• [Data for processing]:
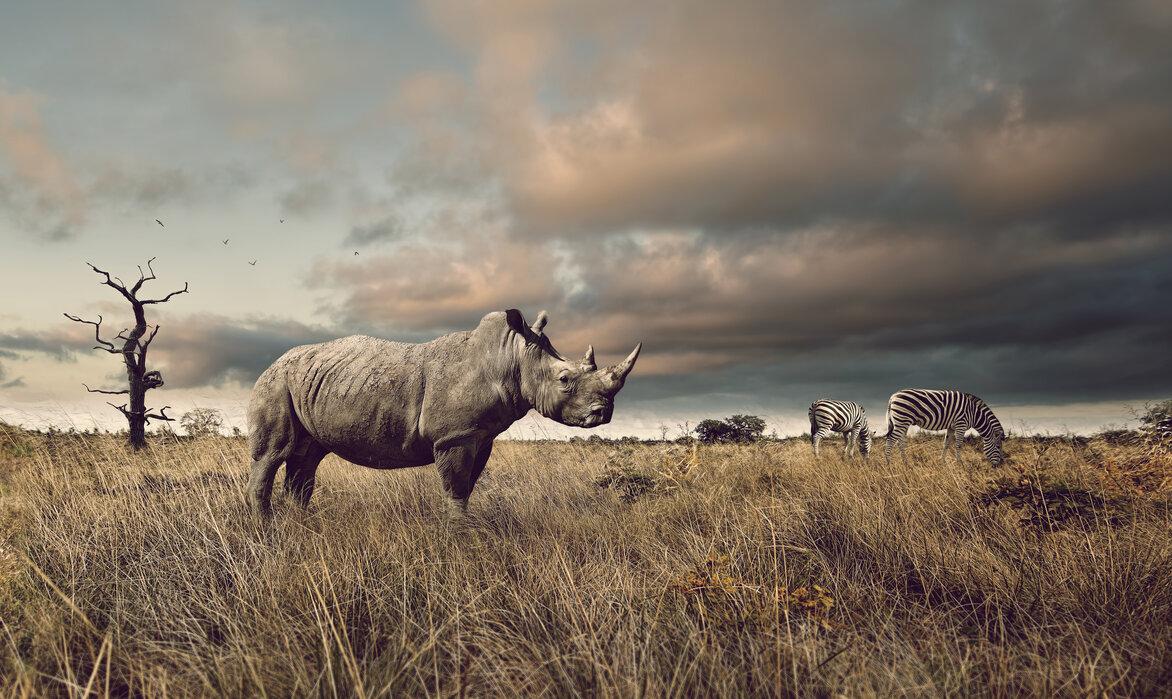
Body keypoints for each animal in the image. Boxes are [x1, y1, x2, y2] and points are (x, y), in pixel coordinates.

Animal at [247, 309, 641, 517]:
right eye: (564, 379)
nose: (603, 413)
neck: (507, 359)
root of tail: (270, 364)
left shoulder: (479, 436)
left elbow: (466, 489)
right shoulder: (454, 436)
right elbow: (455, 489)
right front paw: (460, 539)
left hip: (305, 384)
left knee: (307, 457)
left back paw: (302, 526)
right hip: (275, 382)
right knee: (274, 454)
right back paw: (265, 530)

• [Problem details]: Only the pictures stay behind; everything else in the data above is to be retyped exactly.

• [Completed task]:
Body keypoints for each animal in the image. Boxes are [x1, y1, x2, y2] and points are (x, y), in pixel coordinates.

Animal at [247, 309, 641, 517]:
right eye: (564, 379)
nose: (603, 413)
neck: (507, 359)
root of tail: (270, 364)
left shoulder: (479, 436)
left elbow: (466, 489)
right shoulder: (454, 436)
right elbow: (455, 489)
right front paw: (460, 539)
left hip: (305, 384)
left knee: (307, 457)
left back paw: (302, 526)
right hip: (275, 382)
right knee: (274, 454)
right back paw: (265, 530)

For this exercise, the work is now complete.